ACLJ Forces Trial in IRS Targeting Scandal FOIA Lawsuit
Less than 1%. That’s how many Freedom of Information Act (FOIA) cases actually go to trial. Most get resolved without a trial, and without the plaintiff ever obtaining any information from the government regarding the details of its search for responsive documents.
Just yesterday morning, however, we learned that our FOIA litigation against the IRS on behalf of Citizens for a Strong New Hampshire, Inc., has survived the IRS’s motion for summary judgment and will be set for trial.
As we have previously explained, in the wake of the IRS scandal targeting Tea Party and other conservative organizations applying for tax exemption, and prior to the November 2014 congressional elections, Citizens for a Strong New Hampshire, Inc. submitted a FOIA request to the IRS seeking correspondence between two New Hampshire congresswomen (i.e., Senator Jeanne Shaheen and Congresswoman Carol Shea-Porter) and former IRS officials Douglas Shulman, Steven Miller and/or Lois Lerner between January 1, 2009 and May 21, 2013.
The IRS failed to respond within the time period allowed under FOIA (i.e., no more than 30 days), stalling its search for and provision of responsive records for over five months and forcing Citizens for a Strong New Hampshire to seek judicial intervention.

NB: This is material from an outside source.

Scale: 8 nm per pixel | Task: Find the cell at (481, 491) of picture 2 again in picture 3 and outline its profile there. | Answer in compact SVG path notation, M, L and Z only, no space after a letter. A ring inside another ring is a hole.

The IRS then argued in court that the case should end because it had performed the necessary search and disclosed all responsive documents. We took issue with the agency’s position, pointing out that the information the IRS provided in its filings fell far short of providing the necessary assurances that an adequate search had been performed. In fact, we emphasized, there are specific sources of information containing correspondence by Lois Lerner that the IRS failed even to acknowledge in its court filings. These sources, as well as any others known to the IRS, should have been included among those involved in the agency’s search for responsive records.
The district court agreed and issued an order today holding that, despite being given two bites at the apple, the IRS failed to demonstrate the adequacy of the search it conducted for documents responsive to our client’s FOIA request.
Acknowledging that the “standard by which government agencies . . . may establish the adequacy of a FOIA search” is “deferential and undemanding,” the court held that “[e]ven when read together, however, [the IRS’s] two declarations do not satisfy this . . . standard.”
The court identified numerous deficiencies in the agency’s declarations and concluded that they fail to “provide assurances that the two searches were likely to uncover all responsive documents. All of this is to say that the IRS has not established that it conducted a reasonable search.”
This is precisely what we argued in opposing the IRS’s summary judgment motion. Notably, the fact that the IRS filed its first affidavit in support of its search, reviewed our claimed deficiencies in the affidavit, then subsequently filed a second affidavit that still failed to provide the necessary information to demonstrate a reasonable FOIA search raises serious questions about whether it can make such a showing here.
In the coming days, we will seek the opportunity to obtain specific information about the IRS’s search parameters necessary to present our case at trial.
We intend to hold the IRS accountable and require it to comply with its legal obligations of transparency with the American public.
Through our FOIA lawsuit, not only will the IRS be forced to provide sufficient answers to Citizens for a Strong New Hampshire, but the government may also be on the verge of having to finally publicly identify—and actually account for the contents of—the numerous email accounts used by Lois Lerner to conduct official IRS business.